We did N&B a factory tour a couple of years ago and I was not impressed Geoff. Even the tour guide said that they will get the parts from wherever and whichever country they are cheapest. The whole front fibreglass sections are bought from Turkey, the guide said that the quality was so bad when they first started doing this that they had to discard 7 out of every 10. Even doing this though it was still cheaper than buying from Germany. He did say, to be fair, that the quality is much better now and that even Carthargo and other German makes get them from Turkey now.

Suppose they are all the same really. It does make a mockery when people say quality German engineering is the best when referring to their motorhome.

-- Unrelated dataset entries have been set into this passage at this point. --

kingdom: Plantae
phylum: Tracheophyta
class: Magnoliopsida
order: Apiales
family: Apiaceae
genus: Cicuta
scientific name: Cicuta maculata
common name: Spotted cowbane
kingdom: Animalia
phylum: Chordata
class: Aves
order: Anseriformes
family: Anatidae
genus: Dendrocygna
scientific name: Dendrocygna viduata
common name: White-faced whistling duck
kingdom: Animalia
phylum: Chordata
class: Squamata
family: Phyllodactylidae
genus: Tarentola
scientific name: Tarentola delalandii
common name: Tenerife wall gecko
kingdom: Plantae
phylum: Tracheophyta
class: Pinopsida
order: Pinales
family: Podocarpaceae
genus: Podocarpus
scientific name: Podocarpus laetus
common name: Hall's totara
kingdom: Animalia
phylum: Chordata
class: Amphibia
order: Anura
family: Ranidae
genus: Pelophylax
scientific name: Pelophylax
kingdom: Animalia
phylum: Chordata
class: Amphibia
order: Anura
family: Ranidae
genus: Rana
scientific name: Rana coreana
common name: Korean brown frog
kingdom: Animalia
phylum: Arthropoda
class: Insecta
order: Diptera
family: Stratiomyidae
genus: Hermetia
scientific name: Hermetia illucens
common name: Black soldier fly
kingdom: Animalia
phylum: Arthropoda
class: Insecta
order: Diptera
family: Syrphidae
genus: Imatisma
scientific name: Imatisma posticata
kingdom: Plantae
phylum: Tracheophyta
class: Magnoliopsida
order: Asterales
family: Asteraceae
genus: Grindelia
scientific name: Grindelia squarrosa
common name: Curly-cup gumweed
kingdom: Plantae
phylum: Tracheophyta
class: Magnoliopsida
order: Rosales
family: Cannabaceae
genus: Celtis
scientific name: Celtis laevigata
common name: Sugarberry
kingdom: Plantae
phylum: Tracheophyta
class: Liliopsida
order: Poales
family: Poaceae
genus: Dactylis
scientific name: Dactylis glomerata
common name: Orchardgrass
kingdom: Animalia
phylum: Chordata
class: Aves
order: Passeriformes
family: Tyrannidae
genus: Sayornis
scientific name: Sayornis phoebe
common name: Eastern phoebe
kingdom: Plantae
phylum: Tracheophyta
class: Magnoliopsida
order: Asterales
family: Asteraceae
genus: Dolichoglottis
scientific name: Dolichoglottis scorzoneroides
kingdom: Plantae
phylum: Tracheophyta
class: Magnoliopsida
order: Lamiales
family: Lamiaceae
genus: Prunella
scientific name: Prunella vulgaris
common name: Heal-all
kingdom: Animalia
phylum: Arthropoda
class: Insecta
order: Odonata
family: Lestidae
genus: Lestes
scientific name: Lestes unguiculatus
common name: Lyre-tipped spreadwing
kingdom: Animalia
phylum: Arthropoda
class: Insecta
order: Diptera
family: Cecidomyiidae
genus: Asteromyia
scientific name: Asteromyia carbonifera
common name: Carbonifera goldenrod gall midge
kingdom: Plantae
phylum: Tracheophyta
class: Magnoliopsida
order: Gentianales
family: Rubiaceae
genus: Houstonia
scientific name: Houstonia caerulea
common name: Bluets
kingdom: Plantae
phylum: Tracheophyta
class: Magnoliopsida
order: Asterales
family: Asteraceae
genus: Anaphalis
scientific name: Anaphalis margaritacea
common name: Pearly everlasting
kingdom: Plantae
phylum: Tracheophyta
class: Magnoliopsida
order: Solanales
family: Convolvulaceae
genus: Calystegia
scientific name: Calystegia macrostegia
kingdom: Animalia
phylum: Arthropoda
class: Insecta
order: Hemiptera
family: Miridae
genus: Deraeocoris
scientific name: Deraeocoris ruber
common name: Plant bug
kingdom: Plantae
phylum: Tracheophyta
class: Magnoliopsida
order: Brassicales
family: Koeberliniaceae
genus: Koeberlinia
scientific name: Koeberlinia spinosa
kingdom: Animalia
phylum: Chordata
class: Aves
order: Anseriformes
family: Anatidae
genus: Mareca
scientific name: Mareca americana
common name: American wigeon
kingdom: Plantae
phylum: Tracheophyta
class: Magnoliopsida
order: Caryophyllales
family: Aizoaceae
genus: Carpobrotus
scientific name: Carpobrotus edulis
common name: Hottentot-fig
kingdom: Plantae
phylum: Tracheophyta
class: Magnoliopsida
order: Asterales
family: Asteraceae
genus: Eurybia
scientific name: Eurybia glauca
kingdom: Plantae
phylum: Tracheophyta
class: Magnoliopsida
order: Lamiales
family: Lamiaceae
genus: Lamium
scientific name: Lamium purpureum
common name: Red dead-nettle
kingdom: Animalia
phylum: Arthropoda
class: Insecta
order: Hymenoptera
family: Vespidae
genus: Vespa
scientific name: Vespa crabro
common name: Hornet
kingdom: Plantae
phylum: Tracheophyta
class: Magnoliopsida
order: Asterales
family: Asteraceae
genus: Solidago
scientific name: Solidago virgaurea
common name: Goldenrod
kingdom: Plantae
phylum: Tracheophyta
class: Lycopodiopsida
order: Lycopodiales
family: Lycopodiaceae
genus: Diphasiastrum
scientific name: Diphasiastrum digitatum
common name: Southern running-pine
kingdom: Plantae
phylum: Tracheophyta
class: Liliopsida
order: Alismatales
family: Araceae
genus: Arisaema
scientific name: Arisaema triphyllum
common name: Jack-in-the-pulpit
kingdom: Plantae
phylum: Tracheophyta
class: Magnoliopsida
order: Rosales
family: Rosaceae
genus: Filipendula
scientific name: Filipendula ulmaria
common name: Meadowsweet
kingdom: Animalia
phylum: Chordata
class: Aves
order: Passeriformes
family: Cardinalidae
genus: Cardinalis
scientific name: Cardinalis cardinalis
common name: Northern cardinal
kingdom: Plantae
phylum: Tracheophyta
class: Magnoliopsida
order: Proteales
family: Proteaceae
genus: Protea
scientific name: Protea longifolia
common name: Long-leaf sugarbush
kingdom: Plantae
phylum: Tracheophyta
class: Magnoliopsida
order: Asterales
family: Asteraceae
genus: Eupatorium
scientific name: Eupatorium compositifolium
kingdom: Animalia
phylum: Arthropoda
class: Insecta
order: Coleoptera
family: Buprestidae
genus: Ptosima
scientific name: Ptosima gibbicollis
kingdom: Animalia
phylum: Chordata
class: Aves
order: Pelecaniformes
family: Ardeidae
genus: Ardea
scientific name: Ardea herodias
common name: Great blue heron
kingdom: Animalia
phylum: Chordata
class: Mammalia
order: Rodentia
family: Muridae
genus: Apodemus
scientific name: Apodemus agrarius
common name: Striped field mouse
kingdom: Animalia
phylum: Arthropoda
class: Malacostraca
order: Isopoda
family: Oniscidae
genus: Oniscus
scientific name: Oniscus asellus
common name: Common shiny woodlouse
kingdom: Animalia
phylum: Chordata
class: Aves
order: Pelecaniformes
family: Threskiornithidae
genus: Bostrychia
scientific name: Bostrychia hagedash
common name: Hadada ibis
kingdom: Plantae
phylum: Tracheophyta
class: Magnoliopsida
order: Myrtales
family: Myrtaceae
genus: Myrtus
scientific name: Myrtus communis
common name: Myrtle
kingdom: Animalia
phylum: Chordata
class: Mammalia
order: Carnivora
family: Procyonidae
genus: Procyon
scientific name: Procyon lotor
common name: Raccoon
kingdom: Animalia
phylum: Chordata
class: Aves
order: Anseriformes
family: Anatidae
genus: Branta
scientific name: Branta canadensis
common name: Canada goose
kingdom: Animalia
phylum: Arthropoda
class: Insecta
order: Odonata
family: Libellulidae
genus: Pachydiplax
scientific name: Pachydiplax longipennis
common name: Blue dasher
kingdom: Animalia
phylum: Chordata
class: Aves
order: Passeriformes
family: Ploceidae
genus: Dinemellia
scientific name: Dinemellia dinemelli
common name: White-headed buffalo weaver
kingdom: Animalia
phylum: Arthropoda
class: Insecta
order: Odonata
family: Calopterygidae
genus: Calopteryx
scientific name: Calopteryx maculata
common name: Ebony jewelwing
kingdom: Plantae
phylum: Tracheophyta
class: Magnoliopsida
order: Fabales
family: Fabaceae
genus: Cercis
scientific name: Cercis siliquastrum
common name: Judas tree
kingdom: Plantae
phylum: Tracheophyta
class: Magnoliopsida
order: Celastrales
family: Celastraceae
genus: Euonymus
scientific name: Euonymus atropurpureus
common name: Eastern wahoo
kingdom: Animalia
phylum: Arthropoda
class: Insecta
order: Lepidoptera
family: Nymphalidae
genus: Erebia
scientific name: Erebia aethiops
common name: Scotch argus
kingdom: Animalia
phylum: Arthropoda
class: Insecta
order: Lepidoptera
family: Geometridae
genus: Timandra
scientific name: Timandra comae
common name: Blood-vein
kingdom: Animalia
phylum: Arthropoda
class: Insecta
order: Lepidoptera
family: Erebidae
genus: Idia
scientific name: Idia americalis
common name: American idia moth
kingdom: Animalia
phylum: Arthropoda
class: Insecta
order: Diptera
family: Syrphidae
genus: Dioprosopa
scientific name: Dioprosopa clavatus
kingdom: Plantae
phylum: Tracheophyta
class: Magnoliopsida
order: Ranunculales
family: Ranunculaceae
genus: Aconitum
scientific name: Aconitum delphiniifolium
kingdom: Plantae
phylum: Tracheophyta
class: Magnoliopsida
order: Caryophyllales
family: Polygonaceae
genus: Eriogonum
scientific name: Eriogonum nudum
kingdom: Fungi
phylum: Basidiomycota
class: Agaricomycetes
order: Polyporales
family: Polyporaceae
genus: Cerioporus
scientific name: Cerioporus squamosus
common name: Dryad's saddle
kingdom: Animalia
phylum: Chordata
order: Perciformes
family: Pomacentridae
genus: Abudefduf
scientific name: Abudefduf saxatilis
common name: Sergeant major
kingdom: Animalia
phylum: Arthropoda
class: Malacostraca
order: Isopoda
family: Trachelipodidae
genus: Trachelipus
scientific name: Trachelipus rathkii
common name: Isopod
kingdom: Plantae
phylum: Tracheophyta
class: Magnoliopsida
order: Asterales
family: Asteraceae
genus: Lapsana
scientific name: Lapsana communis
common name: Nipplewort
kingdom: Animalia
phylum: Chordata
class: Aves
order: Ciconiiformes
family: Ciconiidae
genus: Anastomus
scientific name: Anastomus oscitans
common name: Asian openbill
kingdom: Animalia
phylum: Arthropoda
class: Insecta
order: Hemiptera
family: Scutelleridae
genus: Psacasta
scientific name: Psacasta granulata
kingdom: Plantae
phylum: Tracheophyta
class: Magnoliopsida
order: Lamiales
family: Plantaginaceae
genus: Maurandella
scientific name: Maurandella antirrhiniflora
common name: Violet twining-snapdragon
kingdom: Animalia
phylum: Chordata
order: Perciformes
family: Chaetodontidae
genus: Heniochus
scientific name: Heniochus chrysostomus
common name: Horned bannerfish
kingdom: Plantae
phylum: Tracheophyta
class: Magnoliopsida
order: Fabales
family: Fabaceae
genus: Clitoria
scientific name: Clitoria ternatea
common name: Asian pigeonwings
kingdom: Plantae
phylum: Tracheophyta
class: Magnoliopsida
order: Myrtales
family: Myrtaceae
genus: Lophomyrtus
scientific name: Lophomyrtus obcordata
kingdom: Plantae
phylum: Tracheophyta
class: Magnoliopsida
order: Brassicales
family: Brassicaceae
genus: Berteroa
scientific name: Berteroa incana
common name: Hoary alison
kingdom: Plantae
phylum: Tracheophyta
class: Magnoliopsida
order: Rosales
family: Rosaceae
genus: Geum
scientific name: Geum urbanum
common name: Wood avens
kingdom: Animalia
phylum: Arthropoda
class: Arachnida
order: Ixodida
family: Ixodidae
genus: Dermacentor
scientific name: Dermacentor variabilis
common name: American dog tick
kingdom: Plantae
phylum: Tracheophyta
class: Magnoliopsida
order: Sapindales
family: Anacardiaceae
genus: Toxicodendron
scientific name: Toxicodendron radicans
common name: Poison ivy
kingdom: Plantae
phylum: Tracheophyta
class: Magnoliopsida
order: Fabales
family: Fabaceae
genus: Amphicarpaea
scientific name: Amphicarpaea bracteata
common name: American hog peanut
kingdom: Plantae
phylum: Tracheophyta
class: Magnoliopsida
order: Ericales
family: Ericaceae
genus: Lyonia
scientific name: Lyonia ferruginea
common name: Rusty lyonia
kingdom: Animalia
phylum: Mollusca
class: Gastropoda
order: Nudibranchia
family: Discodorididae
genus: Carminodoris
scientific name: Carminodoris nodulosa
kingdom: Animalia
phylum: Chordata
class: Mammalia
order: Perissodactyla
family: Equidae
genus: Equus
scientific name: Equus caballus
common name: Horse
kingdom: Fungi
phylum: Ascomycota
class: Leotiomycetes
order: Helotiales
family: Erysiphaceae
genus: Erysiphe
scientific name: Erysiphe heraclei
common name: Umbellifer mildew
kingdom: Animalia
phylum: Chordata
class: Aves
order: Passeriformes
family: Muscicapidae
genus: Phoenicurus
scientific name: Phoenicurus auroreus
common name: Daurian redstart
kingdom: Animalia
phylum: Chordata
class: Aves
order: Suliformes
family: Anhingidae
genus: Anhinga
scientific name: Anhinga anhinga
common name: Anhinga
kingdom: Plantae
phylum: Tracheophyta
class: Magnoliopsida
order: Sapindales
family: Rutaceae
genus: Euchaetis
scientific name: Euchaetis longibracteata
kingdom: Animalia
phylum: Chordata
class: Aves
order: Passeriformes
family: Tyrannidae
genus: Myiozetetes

Probably a daft argument to say which is better on reflection.

Paul.


----------



## GordonBennet (Sep 22, 2010)

alshymer said:


> Hi
> I am wondering about changing my B694 to an Exsis. Has anyone done this?
> Any comments would be much appreciated.
> Regards
> Alshymer


Interested to know about the term "Trading Down" in the thread title. Aren't different shapes simply different experiences so maybe "changing", as used in the quote, is the better description of what's happening here?

Over the years, I've owned three caravans, a classic VW Kombi camper van and three motorhomes - 2 coachbuilts and a Burstner Aviano. All provided different ways to experience the outdoors and none felt like trading up or down. Mind you, I suppose build quality does come in to it if you're paying dealers' rates for your pride and joy. Lots of reasons to change, of course, but, IMHO, just go with what you want at the time. Personally, I shan't be looking at an "A" Class again because I prefer the original front end to the one substituted by the hab manufacturer but that's simply personal choice. As some have said, the high windscreen on an "A" Class (a marketing term not some sort of ranking, of course!) is a really desirable feature giving a great feeling of space while driving.

Enjoy your swap!


----------



## jako999 (Oct 19, 2006)

*hymer*

Why is life so hard I will have to go on holiday now to let my brain relax  
I like the idea of the window vacuum is it good?

Thanks


----------



## nicholsong (May 26, 2009)

*Re: hymer*



jako999 said:


> Why is life so hard I will have to go on holiday now to let my brain relax
> I like the idea of the window vacuum is it good?
> 
> Thanks


Jake

Kaercher window vacuum is great. Use it from bottom to top.

Geoff


----------